A chaque séjour au Maroc, c'est le même sentiment étrange qui m'envahit, un sentiment de joie intense mélangé à de la nostalgie de l'enfance, des amis perdus de vue et ces rêves de jeunesse délaissés, où tout était possible, des rêves dissipés avec l'érosion du temps qui passe.
Le point de rupture est le départ vers la France au début des années 80, le bac en poche, nous étions quelques uns à faire la traversée de Gibraltar, direction l'université française, haut lieu de l'enseignement supérieur, du savoir et le berceau des valeurs universelles, On voulait démystifier nos rêves, qui ont tant hanté nos esprits d'adolescents, on a pas été déçus du voyage!
Un peu comme Léonardo Di Caprio sur le Titanic, debout sur la proue, qui ouvre ses bras en criant '' le monde m'appartient''. Comme le Titanic notre voyage a connu bien des naufrages...
D'abord, parce que la réalité est toujours plus cruelle que le rêve. Le froid, le déracinement, les aléas d'adaptation au système d'enseignement, les lacunes de la langue, les conditions matérielles difficiles. Les plus brillants d'entre nous avaient refusé l'échec pour mieux sombrer dans la révolution permanente.
A l'époque l'université française était très politisée: le gouvernement de l'union de la gauche venait d'accéder au pouvoir en 1981, pour la première fois sous la cinquième République, sous la présidence de François Mitterrand. L'extrême gauche, avec toutes ses composantes et ses idéaux de fraternité universelle, était omniprésente.l'UNEM ( Union nationale des Etudiants du Maroc) très active avec des réunions interminables où on passait plus de temps à se chamailler entre nous. On était de toutes la manifs de soutien à la révolution palestinienne dont les combattants opposaient une résistance héroïque au blocus de Beyrouth et aux bombardements de l'aviation israélienne pendant l'été 1982.
On était de tous les meetings, solidaires avec toutes les causes : réfugiés chiliens, iraniens ou turcs qui faisaient face à des juntes militaires. La guerre froide battait son plein, le mouvement pour la paix, proche du parti communiste français et noyauté par des éléments d'extrême gauche, affrétait des bus pour des rassemblements en Suisse, en Allemagne, à Paris afin d’exiger le désarmement et le démantèlement des missiles nucléaires en Europe occidentale. On y rencontrait avec amusement et une certaine admiration les derniers hippies qu'on avait l’habitude de voir dans les films américains, le slogan Peace and Love côtoyait les thèses de la violence de la révolution permanente.
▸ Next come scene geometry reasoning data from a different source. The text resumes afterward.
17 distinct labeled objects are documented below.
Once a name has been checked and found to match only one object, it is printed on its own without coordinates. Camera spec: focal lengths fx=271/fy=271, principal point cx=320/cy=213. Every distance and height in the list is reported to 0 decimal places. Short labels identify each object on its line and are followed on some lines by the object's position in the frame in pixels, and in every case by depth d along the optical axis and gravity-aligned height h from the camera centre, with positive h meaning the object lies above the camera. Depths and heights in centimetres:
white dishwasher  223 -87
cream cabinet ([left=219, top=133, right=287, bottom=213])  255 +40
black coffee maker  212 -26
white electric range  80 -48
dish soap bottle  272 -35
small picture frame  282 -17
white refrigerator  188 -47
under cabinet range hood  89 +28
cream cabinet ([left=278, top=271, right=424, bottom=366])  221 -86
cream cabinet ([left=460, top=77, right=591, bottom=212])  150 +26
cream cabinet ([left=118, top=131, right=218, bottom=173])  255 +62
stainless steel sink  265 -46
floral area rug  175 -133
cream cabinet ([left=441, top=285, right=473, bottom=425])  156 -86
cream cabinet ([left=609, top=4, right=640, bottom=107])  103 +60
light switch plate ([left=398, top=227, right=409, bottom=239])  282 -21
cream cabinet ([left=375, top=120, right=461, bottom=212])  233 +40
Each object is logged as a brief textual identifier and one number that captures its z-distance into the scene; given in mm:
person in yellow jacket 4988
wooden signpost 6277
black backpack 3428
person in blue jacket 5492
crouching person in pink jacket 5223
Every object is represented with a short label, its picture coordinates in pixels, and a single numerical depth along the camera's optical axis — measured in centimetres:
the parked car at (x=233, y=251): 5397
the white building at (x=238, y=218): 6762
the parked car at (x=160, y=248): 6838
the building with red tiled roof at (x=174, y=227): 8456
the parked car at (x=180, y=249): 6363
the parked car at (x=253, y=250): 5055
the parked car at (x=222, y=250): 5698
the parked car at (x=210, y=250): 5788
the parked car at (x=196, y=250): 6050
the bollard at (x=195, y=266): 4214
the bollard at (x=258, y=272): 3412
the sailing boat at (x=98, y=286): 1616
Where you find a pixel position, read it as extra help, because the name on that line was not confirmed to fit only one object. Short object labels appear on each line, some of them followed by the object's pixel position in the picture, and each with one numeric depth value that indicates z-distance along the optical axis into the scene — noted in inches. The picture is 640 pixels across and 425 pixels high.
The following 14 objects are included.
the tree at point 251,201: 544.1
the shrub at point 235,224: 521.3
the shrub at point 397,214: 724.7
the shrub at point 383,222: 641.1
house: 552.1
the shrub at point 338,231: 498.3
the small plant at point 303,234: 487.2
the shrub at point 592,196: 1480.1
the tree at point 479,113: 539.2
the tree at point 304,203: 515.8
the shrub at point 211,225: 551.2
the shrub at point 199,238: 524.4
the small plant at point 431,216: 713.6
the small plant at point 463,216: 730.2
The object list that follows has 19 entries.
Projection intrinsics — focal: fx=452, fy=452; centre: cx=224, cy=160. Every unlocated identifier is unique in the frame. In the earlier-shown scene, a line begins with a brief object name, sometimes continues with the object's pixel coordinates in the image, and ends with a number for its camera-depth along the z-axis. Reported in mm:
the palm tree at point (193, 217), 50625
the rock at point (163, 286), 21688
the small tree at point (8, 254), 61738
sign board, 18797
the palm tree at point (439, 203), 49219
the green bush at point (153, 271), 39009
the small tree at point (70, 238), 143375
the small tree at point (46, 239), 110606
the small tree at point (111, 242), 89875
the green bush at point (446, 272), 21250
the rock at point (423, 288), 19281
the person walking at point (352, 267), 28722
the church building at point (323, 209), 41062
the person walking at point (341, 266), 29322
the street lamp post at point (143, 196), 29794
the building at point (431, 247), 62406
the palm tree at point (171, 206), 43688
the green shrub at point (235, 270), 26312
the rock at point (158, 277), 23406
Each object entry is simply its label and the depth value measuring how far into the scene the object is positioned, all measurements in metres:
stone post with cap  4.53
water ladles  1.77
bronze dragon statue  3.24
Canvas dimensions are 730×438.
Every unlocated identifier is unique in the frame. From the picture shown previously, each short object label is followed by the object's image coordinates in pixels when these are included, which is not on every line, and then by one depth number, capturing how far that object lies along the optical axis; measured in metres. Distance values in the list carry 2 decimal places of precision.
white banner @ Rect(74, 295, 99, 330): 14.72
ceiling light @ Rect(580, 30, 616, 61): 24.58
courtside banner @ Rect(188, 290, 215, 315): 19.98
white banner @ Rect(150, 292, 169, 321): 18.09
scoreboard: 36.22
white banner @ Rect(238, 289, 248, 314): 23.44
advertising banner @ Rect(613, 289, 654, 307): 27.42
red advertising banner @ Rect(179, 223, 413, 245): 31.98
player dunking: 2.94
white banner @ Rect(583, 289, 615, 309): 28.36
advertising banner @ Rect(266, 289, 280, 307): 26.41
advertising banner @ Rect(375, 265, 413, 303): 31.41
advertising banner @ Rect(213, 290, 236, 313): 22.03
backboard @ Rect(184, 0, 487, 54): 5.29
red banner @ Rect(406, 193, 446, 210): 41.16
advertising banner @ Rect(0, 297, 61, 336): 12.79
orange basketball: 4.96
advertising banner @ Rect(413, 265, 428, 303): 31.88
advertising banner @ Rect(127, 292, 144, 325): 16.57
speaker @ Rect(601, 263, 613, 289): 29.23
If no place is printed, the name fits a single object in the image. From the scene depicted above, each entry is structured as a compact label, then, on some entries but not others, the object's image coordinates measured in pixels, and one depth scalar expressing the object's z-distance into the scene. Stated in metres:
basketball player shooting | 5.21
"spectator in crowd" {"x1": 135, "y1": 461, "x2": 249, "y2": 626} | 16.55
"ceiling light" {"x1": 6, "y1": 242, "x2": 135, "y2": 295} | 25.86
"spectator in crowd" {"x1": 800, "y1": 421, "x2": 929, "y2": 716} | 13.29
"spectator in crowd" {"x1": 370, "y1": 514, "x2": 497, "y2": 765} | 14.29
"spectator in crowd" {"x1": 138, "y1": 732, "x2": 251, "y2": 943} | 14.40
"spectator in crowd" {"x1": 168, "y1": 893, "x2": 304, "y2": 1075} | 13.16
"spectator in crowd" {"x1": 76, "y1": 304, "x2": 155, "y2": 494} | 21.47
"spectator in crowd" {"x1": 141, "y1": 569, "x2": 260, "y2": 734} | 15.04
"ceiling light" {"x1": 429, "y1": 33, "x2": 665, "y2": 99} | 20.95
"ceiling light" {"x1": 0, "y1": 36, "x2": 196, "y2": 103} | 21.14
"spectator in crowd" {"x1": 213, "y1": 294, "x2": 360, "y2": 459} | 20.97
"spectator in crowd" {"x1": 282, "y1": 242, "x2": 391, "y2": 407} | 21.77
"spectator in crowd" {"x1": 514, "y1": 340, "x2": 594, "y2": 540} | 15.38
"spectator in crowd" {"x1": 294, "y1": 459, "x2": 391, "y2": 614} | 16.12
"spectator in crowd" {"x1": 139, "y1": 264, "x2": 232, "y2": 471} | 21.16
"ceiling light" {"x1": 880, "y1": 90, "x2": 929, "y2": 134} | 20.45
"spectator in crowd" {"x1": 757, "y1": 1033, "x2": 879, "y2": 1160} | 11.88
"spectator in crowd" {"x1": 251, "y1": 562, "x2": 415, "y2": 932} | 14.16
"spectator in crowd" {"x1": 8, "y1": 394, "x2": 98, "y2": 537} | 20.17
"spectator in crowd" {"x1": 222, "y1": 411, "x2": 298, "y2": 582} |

C'était aussi le temps de ''la marche des beurs'' qui avait sillonné la France pour arriver à Paris en décembre 1983. Celle-ci permettra l'émergence de la deuxième génération issue de l'immigration maghrébine, nos premiers pas de la lutte antiraciste en France, avec quelques fois des affrontements physiques sur les campus face aux militants d'extrême droite, le GUD (groupe union défense) notamment. C'était aussi les premières rencontres avec la solidarité, la fraternité maghrébine et le début d'un long engagement pour beaucoup d'entre nous pour l'égalité des droits et la pleine citoyenneté.
Nous étions devenus de véritables révolutionnaires professionnels au détriment de nos études. On voulait changer le monde et on y croyait. C'était aussi le temps de l'amitié et les rencontres qui marquent, comme pour combler le fossé creusé par les ruptures familiales.
C'était une belle page de l’histoire de l'immigration marocaine, entre autres estudiantine, qui a impulsé de brillants futurs entrepreneurs et des leaders politiques dont certains occupent aujourd'hui des postes de premier plan.